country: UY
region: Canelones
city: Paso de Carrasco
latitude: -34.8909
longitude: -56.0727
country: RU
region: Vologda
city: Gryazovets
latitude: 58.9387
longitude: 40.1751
------
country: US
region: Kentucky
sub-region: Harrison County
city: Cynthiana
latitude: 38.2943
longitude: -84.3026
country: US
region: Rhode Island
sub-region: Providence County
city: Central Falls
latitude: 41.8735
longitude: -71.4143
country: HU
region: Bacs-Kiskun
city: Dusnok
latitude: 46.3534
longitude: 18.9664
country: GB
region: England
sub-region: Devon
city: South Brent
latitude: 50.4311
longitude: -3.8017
------
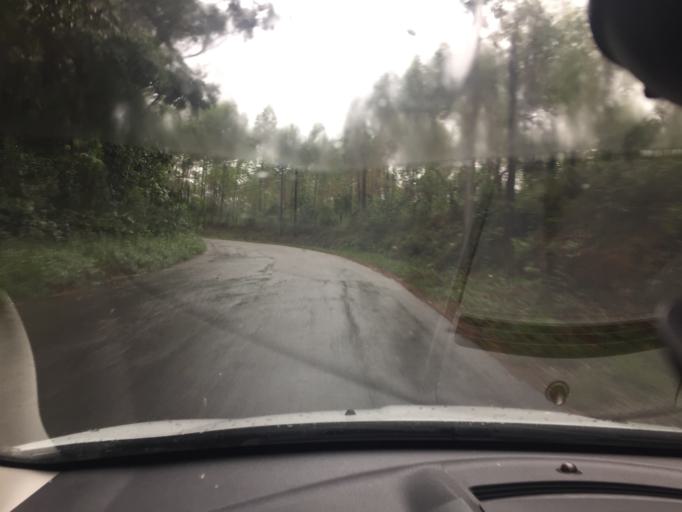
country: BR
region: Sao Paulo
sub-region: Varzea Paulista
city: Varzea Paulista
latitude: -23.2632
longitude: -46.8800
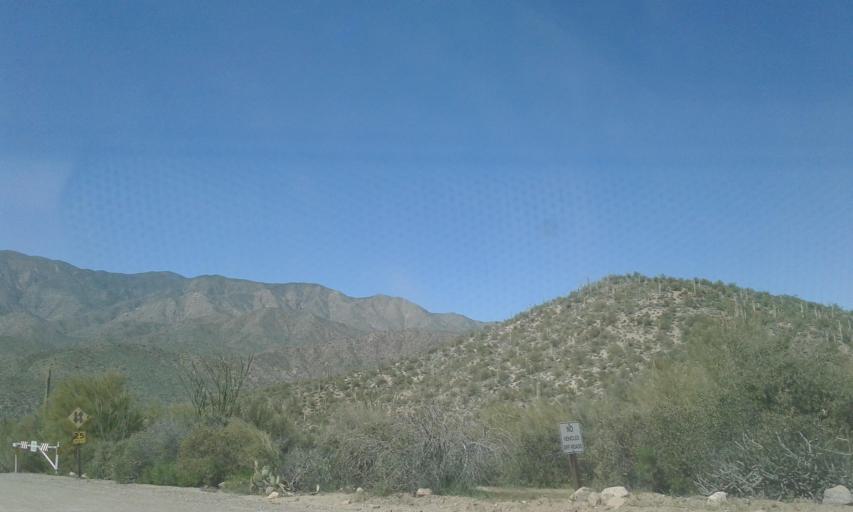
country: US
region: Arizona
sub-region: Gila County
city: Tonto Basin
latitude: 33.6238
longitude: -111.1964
------
Count the lines in the items above that contain the word "country". Give only the number.

*Worked answer*. 8